READING TEXT:

Photo by Mehdi Benkaci on Unsplash
What parents never do, despite doing everything…
Parents do everything for their children- everything that’s within their rights and limits. From teaching good values to ensuring the best quality education, from enhancing their overall persona to providing them with all facilities possible.
But, there’s a but… there’s this one thing they forget or miss doing. That is listening to their child’s feelings, trying to understand what they feel.
Children are sensitive and have emotional needs, in fact, every person big or small needs their emotional needs catered to in some or the other way.
We all feel the need to talk – Talk to someone about our feelings, we all seek that person in life who’d be willing or be interested in knowing what goes on within ourselves.
This is the reason parents are never able to connect with their children and vice versa. The need to have deep meaningful conversations with one’s children is what most parents neglect or don’t feel necessary. It is maybe because they never feel the need to, or they feel that they already know their kids well or maybe that their responsibility is limited to providing them with good education, timely meals, and decent clothes – and there’s no such thing as emotional needs.
This is also why children feel closer to friends or peers rather than their core family members as they’re able to share their feelings freely.

TASK REQUIREMENTS:
**A)** Answer these questions using the text on parents and children, putting each answer on its own line and marking it (i), (ii) or (iii) to match its question.
(i) What is the one thing the text says parents forget or miss doing?
(ii) According to the text, what do some parents think their responsibility is limited to providing?
(iii) To whom do children feel closer than to their core family members?
**B)** Print the passage from the text on parents and children that begins at the words "Children are sensitive" and ends after the words "as emotional needs.".

SUPPLIED INFORMATION:
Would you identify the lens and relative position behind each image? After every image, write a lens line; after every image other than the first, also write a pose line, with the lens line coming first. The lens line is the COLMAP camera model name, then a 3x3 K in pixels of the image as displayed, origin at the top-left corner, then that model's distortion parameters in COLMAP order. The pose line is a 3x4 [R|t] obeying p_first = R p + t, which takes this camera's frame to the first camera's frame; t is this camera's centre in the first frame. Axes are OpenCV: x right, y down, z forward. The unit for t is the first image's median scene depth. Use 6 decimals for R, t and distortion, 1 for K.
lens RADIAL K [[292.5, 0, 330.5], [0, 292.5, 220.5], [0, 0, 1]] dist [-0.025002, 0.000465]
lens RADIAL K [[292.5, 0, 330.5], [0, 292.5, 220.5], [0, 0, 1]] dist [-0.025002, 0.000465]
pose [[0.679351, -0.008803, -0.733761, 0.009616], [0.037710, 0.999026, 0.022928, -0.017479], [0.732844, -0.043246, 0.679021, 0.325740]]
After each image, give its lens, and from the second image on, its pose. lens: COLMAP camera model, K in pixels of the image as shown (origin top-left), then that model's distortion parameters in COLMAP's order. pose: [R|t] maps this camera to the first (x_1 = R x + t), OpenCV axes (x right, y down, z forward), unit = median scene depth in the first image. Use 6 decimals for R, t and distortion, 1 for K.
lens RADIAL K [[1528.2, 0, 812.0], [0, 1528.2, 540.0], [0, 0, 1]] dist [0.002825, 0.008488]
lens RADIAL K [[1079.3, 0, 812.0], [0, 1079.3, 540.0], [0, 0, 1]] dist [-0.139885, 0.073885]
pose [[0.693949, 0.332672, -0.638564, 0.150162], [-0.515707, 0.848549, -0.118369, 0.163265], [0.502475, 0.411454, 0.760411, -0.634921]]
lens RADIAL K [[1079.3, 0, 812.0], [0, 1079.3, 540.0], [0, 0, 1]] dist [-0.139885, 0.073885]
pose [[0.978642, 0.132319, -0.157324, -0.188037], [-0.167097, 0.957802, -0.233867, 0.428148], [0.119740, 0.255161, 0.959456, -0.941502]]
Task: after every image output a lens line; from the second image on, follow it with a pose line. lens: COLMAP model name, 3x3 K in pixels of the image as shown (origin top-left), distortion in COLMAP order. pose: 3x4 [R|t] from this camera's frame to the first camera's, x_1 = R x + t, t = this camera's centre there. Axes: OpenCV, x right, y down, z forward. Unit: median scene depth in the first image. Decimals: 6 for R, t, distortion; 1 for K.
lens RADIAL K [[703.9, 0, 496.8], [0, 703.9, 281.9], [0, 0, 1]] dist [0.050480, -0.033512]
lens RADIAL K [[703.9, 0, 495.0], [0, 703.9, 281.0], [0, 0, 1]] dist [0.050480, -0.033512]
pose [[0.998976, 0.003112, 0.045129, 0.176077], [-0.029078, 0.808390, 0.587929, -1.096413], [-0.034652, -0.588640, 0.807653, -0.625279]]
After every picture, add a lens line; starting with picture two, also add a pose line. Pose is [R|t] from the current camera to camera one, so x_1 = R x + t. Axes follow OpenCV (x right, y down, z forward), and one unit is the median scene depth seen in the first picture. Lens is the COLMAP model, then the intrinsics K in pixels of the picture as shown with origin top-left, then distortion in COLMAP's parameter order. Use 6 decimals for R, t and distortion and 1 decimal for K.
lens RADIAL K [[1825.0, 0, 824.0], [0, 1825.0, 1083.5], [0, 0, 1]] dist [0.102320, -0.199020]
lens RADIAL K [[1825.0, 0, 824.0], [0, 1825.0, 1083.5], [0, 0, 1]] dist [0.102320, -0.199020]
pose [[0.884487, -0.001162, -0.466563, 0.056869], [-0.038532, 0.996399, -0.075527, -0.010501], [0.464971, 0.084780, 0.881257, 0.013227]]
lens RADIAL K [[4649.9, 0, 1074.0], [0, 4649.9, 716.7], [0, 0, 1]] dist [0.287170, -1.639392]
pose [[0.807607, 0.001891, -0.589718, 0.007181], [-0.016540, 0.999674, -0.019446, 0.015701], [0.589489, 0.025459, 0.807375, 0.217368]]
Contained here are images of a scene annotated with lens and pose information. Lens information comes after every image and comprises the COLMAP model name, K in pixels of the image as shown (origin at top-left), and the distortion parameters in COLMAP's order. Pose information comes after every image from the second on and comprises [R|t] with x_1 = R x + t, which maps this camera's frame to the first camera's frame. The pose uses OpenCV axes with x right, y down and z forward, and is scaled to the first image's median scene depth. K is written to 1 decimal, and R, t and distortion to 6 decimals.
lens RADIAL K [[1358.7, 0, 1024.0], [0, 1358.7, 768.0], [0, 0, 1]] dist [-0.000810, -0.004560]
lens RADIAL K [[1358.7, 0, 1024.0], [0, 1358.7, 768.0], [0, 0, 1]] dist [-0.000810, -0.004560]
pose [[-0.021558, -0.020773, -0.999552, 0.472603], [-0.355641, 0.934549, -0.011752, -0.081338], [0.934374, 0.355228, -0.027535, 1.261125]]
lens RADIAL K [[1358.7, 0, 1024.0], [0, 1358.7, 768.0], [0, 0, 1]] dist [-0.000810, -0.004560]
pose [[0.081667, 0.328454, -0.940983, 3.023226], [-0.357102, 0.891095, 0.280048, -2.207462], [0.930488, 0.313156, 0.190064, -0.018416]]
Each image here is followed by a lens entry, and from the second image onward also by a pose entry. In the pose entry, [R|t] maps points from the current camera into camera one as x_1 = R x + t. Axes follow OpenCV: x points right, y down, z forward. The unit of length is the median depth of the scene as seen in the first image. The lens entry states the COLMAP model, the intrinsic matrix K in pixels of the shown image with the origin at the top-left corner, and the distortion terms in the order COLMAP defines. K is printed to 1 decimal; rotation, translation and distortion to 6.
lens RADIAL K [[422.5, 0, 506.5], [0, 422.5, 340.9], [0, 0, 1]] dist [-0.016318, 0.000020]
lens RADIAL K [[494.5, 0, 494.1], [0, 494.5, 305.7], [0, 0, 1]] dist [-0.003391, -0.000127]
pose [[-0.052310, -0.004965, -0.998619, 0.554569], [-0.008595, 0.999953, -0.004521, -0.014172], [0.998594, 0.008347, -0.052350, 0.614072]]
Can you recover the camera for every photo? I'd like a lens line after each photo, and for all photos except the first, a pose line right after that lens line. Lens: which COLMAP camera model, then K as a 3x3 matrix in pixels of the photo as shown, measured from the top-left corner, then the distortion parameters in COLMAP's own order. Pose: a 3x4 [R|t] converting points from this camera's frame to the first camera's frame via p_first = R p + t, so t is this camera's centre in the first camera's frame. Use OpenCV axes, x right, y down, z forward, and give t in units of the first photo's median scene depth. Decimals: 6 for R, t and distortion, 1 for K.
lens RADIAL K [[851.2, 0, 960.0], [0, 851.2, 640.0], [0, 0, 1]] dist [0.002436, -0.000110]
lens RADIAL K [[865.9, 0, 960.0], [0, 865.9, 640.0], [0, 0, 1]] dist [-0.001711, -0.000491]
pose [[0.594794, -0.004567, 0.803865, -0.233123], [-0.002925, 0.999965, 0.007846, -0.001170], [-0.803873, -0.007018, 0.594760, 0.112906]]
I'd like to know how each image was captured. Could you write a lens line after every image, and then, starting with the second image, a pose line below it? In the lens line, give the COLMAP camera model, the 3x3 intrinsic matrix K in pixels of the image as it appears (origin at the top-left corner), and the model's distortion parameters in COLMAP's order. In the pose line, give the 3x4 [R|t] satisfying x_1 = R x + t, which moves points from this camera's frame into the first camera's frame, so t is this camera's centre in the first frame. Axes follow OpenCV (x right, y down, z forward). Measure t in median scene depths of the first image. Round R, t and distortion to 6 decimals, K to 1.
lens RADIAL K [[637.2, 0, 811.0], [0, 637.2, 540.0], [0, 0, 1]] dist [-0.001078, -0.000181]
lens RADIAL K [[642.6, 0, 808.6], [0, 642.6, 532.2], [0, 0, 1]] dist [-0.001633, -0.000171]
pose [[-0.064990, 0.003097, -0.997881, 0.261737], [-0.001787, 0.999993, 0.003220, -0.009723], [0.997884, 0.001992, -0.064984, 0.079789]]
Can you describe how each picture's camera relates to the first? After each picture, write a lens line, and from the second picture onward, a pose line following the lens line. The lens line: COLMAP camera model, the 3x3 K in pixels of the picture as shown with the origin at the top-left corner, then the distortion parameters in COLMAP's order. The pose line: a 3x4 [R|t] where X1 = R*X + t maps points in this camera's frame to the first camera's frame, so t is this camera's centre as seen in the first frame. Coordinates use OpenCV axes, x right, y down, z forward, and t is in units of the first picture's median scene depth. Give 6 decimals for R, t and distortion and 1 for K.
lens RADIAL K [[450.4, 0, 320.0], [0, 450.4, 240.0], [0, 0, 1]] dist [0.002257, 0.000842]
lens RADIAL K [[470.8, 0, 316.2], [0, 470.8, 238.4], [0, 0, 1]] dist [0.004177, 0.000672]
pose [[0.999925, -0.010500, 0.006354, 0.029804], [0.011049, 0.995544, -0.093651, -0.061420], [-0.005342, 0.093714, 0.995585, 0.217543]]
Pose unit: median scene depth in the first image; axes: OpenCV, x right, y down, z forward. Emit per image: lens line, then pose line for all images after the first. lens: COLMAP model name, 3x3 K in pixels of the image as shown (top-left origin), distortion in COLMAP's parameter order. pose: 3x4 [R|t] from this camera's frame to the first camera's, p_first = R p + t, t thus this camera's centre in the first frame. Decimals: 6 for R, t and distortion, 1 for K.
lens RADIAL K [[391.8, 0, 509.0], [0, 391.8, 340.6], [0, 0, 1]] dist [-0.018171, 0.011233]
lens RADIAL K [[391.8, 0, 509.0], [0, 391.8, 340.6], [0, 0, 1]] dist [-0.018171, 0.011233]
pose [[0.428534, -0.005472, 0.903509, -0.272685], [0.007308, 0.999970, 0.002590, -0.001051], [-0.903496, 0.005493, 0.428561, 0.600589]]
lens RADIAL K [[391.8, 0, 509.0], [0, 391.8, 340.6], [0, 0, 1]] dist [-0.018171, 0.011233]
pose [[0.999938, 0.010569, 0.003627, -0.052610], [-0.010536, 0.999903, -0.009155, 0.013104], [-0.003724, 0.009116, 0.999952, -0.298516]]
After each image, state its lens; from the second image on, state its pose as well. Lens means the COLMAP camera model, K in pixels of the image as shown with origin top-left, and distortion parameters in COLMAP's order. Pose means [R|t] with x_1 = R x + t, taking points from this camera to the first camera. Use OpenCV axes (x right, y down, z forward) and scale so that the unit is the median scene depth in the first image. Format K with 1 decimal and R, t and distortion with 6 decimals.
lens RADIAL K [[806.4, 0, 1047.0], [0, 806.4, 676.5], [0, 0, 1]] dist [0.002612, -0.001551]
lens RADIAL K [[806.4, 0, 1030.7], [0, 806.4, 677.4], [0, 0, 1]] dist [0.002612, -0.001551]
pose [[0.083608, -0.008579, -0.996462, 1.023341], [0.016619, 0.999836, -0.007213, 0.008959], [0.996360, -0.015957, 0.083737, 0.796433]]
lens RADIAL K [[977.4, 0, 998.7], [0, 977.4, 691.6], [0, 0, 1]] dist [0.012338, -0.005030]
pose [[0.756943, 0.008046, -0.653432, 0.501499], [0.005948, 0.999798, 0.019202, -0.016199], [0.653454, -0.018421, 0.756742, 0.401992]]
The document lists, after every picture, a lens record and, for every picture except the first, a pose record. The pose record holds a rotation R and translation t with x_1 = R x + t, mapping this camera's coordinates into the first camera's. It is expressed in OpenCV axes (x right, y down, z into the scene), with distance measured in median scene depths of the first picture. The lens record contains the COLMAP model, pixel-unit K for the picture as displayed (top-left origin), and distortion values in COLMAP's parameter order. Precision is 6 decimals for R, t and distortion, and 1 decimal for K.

ANSWERS IN ORDER:
**A)**
(i) Listening to their child's feelings and trying to understand what they feel.
(ii) Good education, timely meals, and decent clothes.
(iii) Friends or peers.

**B)**
Children are sensitive and have emotional needs, in fact, every person big or small needs their emotional needs catered to in some or the other way.
We all feel the need to talk – Talk to someone about our feelings, we all seek that person in life who’d be willing or be interested in knowing what goes on within ourselves.
This is the reason parents are never able to connect with their children and vice versa. The need to have deep meaningful conversations with one’s children is what most parents neglect or don’t feel necessary. It is maybe because they never feel the need to, or they feel that they already know their kids well or maybe that their responsibility is limited to providing them with good education, timely meals, and decent clothes – and there’s no such thing as emotional needs.